評者: 藤井光 / 朝⽇新聞掲載:2025年04月12日
ものごころ 著者:小山田 浩子 出版社:文藝春秋 ジャンル:文芸作品

ISBN: 9784163919423
発売⽇: 2025/02/10
サイズ: 13.8×19.5cm/200p

「ものごころ」 [著]小山田浩子

 小説のページをめくることは、他者と出会うことでもある。
 それは自明のことに思えるかもしれない。だが、人物も舞台も、物語のなかで何らかの「役割」を与えられて登場してくれば、それは読書する者にとって容易になじみの記号に変わり、読書は鏡のなかの自分を見つめる行為になってしまう。とはいっても、役割や記号からはみ出るような世界を描くことは、どうすれば可能なのか。
 小山田浩子の作品は常に、他者としての世界のありようを見事に描き出す。『ものごころ』では、その手腕にさらに磨きがかかっている。
 同級生とふたりで、けがをした犬を追いかけて動物病院に連れていく、受験期を控えた小学生の男の子。コロナ禍で外出中、7歳の子どもが数日前に誤飲したというスモモの種のことで心配する母親。収められた九つの短編はどれも、ごくささやかな日常を舞台としている。
 だが、それを語る小説の言葉は、異質な存在同士が奇妙に同居する世界をあらわにする。
 例えば、どの短編でも会話の場面が登場するが、登場人物はそれぞれ、口をついて出た言葉を発するだけで、会話はひとつのゴールに向かうことはない。家族であってもばらばらな言葉のやり取りによって、登場人物は役割ではなく「その人」として現れてくるのだ。この本で、他者は他者であり続ける。
 時間の描き方も鮮烈だ。大人を軸とする短編では、ヌートリアやホタルをきっかけに、過去の記憶がせり上がり、不意に現在と入れ替わる。

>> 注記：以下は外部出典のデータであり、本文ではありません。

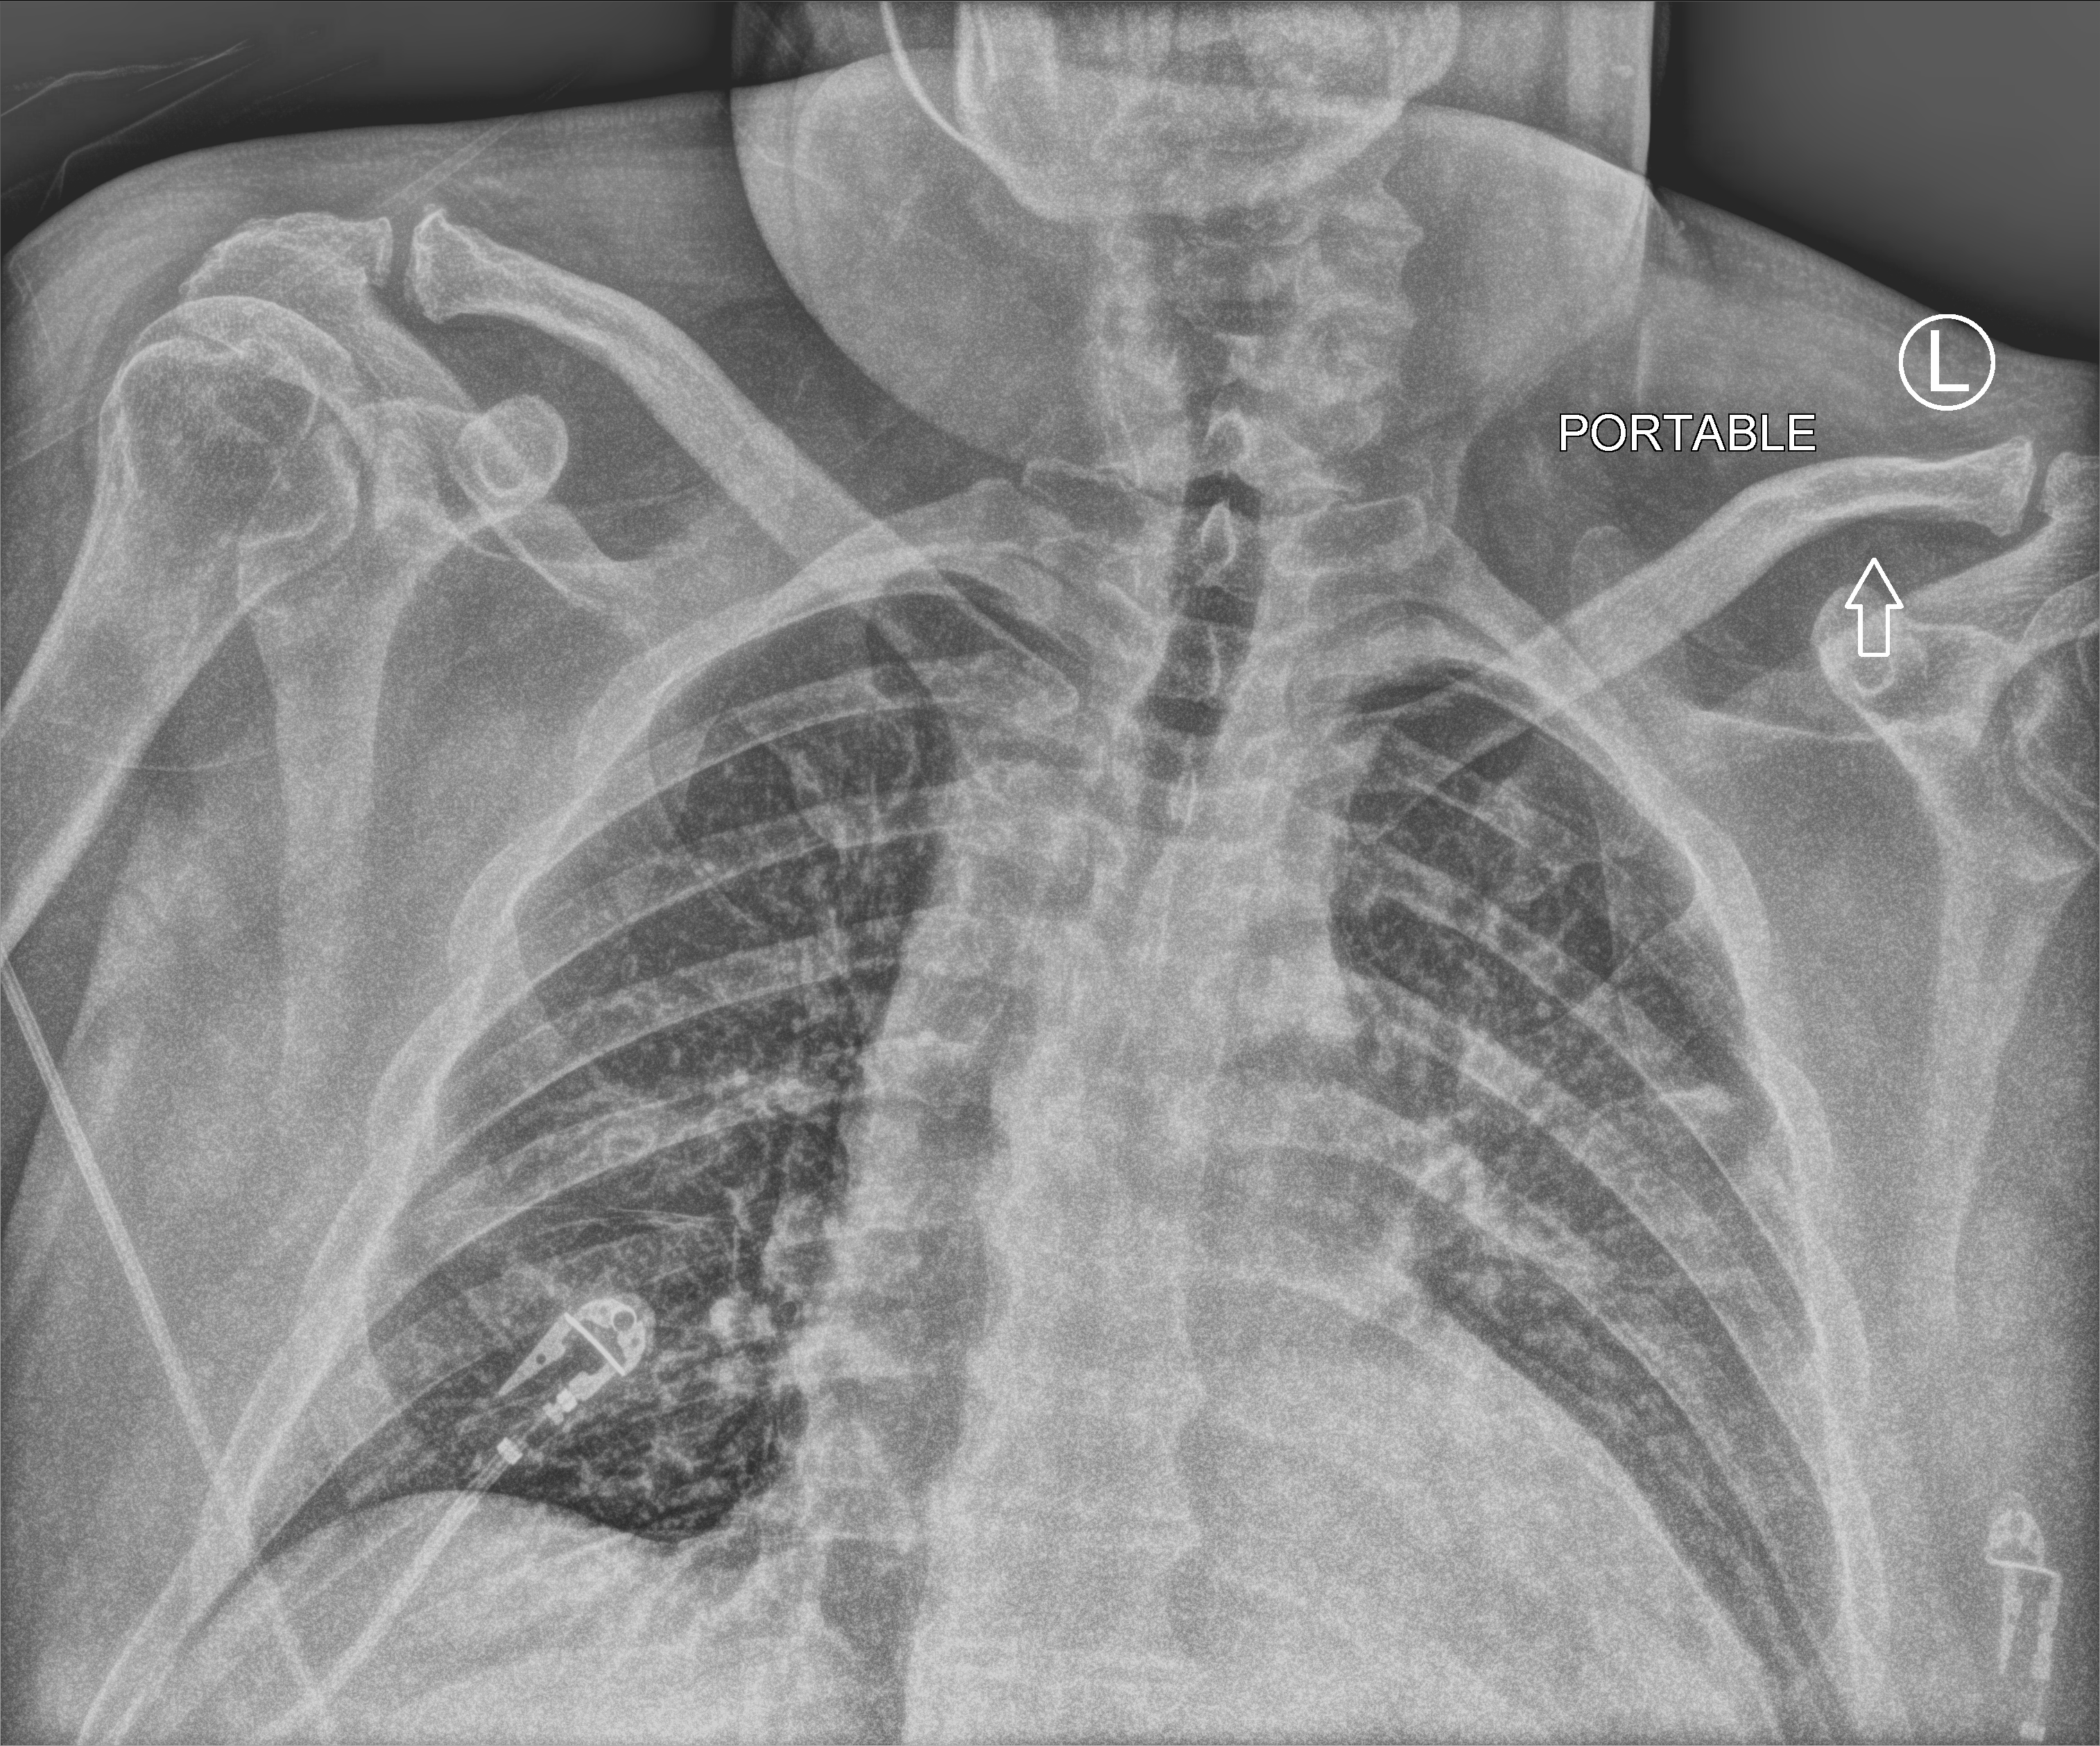
Chest X-ray (portable), anteroposterior (AP) projection. Patient hospitalised with COVID-19; male, aged 18–59 years.
Hospital-stay facts (about this admission, not read from this image; timing relative to this image not recorded):
- mechanically ventilated during this hospital stay: no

めまいがするほど鮮やかなその切り替えは、主人公が生きる現在も、実は異質な時間と隣り合わせであることを刻み込む。
 どの場所でも、どの瞬間でも、異質なものがひしめき合うなかで「私」という存在は生きている。その驚異が、生々しく、そして軽やかに、『ものごころ』にはあふれている。
    ◇
おやまだ・ひろこ 1983年生まれ。『工場』で織田作之助賞、『穴』で芥川賞。ほかに『庭』『小島』『最近』など。